TO DO:
Leave out the pictures, and quote exactly the lines running from the one with "navigate the early uncertain years." through the last line of the entries below.

(Stored items)
┄┄┄┄┄┄┄┄┄┄

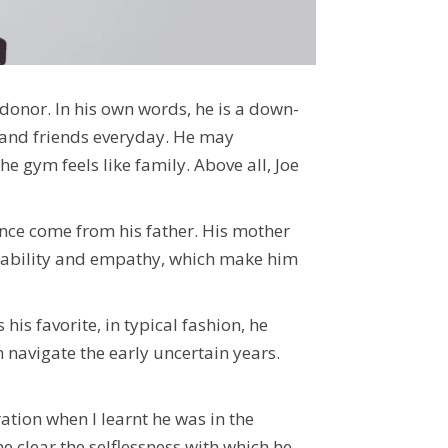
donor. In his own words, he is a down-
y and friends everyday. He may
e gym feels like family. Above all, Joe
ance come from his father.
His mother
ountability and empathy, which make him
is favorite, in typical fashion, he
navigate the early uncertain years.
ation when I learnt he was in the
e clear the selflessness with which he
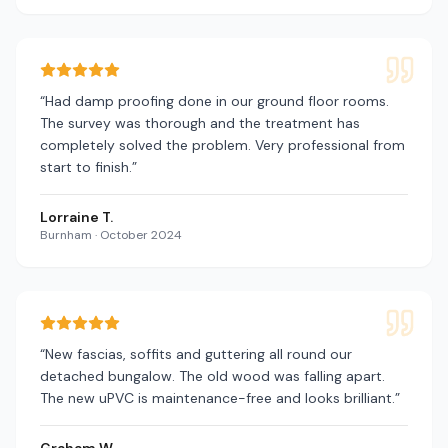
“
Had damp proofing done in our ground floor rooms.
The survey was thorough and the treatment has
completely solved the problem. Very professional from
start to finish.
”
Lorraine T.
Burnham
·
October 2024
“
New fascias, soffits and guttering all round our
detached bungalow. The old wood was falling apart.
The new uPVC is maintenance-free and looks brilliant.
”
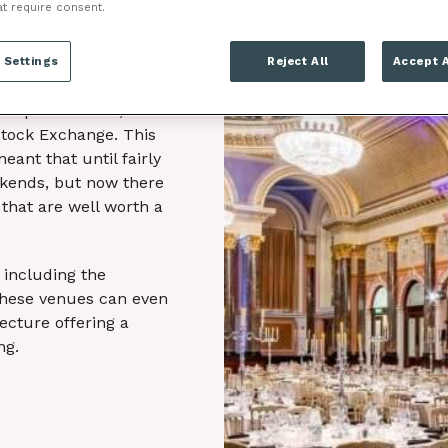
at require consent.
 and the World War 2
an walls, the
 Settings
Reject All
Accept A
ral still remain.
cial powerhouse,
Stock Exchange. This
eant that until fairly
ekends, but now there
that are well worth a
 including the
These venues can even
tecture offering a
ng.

┄┄┄┄┄┄┄┄┄┄

TASK RESULT:
navigate the early uncertain years.
ation when I learnt he was in the
e clear the selflessness with which he
“
Had damp proofing done in our ground floor rooms.
The survey was thorough and the treatment has
completely solved the problem. Very professional from
start to finish.
”
Lorraine T.
Burnham
·
October 2024
“
New fascias, soffits and guttering all round our
detached bungalow. The old wood was falling apart.
The new uPVC is maintenance-free and looks brilliant.
”
at require consent.
 and the World War 2
an walls, the
 Settings
Reject All
Accept A
ral still remain.
cial powerhouse,
Stock Exchange. This
eant that until fairly
ekends, but now there
that are well worth a
 including the
These venues can even
tecture offering a
ng.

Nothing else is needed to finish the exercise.